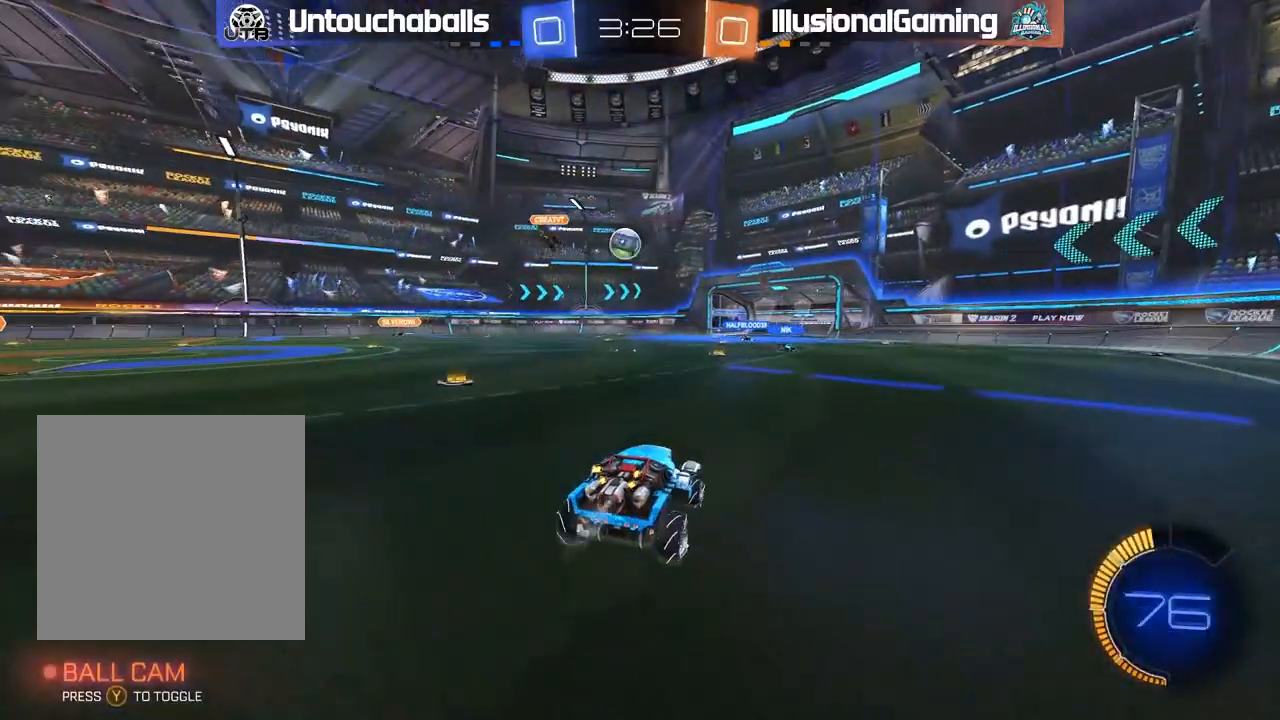
{"buttons": ["R2"], "left_stick": "left", "events": [[100, "left_stick", "center"], [233, "B", "up"], [333, "left_stick", "left"]]}
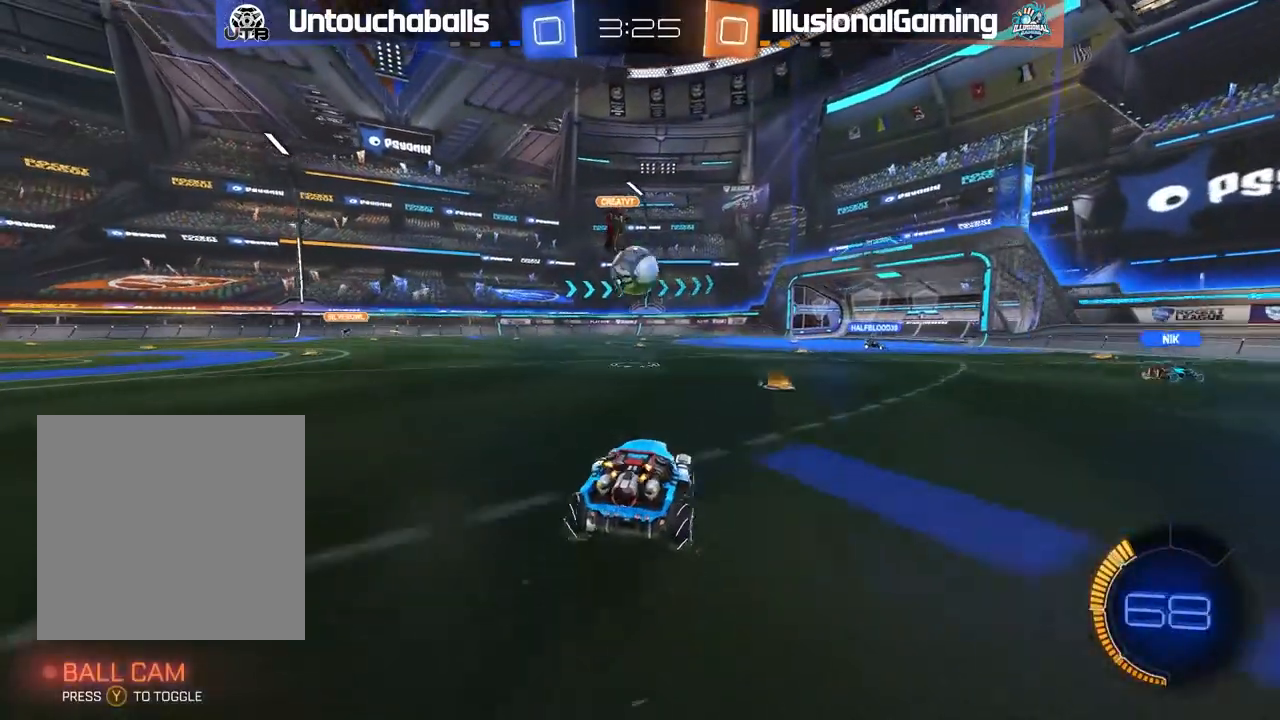
{"buttons": ["R2"], "left_stick": "center", "events": [[67, "left_stick", "center"], [217, "R2", "up"], [217, "left_stick", "left"], [367, "R2", "down"], [483, "left_stick", "center"]]}
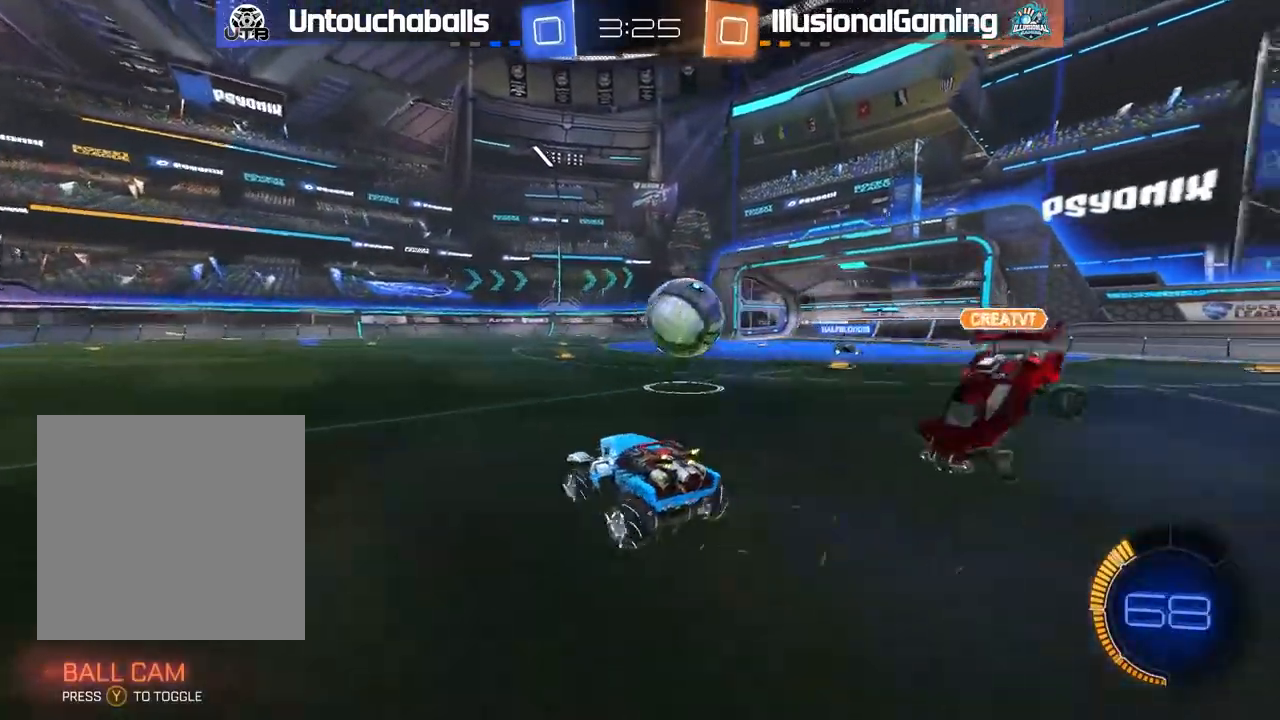
{"buttons": ["R2"], "left_stick": "center", "events": [[83, "left_stick", "left"], [367, "left_stick", "center"]]}
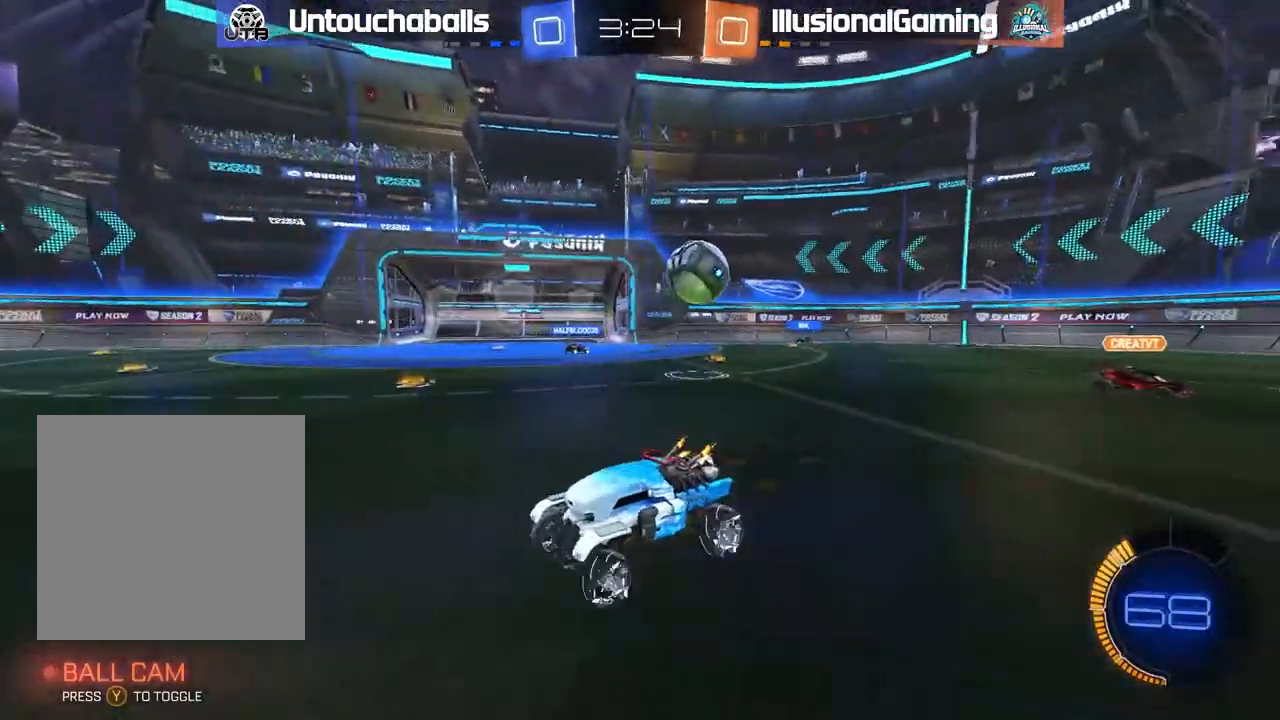
{"buttons": ["R2"], "left_stick": "right", "events": [[17, "left_stick", "right"]]}
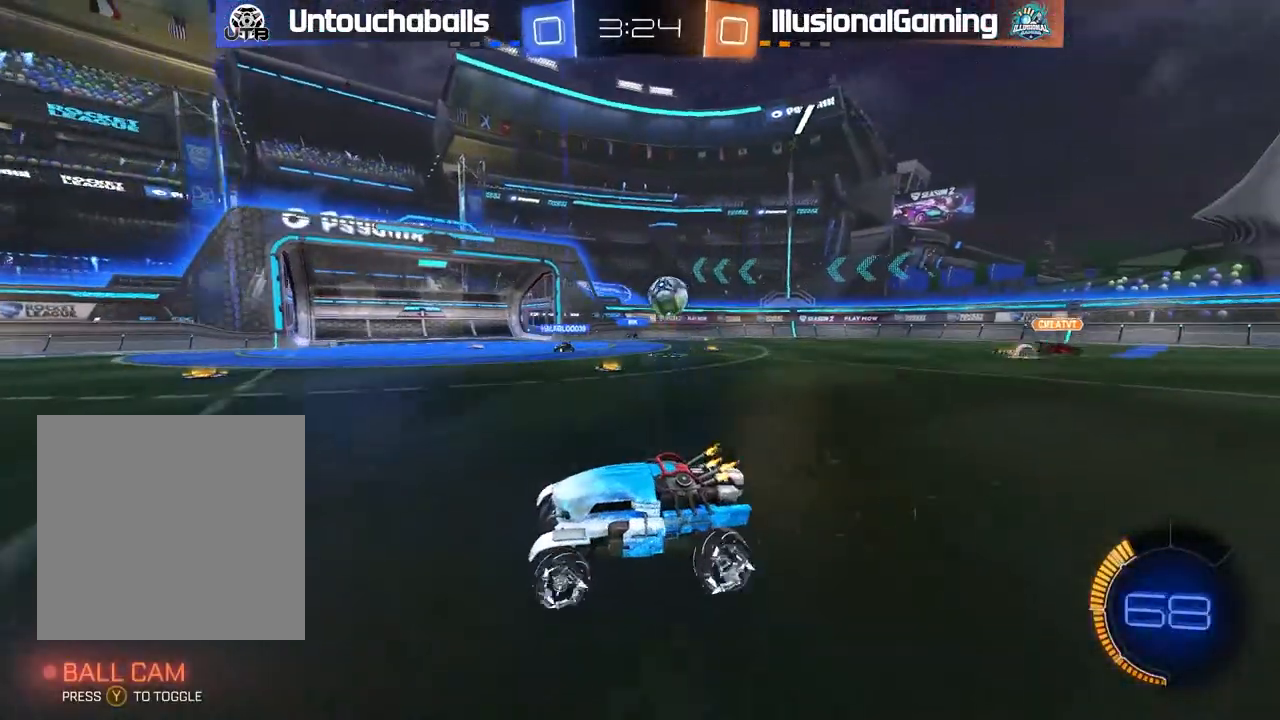
{"buttons": ["R2"], "left_stick": "center", "events": [[17, "left_stick", "center"], [133, "left_stick", "right"], [383, "left_stick", "center"]]}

****

Requirement: Drop the images; restate the listing exactly.

Answer to the exercise:
{"buttons": ["R2"], "left_stick": "left", "events": [[100, "left_stick", "center"], [233, "B", "up"], [333, "left_stick", "left"]]}
{"buttons": ["R2"], "left_stick": "center", "events": [[67, "left_stick", "center"], [217, "R2", "up"], [217, "left_stick", "left"], [367, "R2", "down"], [483, "left_stick", "center"]]}
{"buttons": ["R2"], "left_stick": "center", "events": [[83, "left_stick", "left"], [367, "left_stick", "center"]]}
{"buttons": ["R2"], "left_stick": "right", "events": [[17, "left_stick", "right"]]}
{"buttons": ["R2"], "left_stick": "center", "events": [[17, "left_stick", "center"], [133, "left_stick", "right"], [383, "left_stick", "center"]]}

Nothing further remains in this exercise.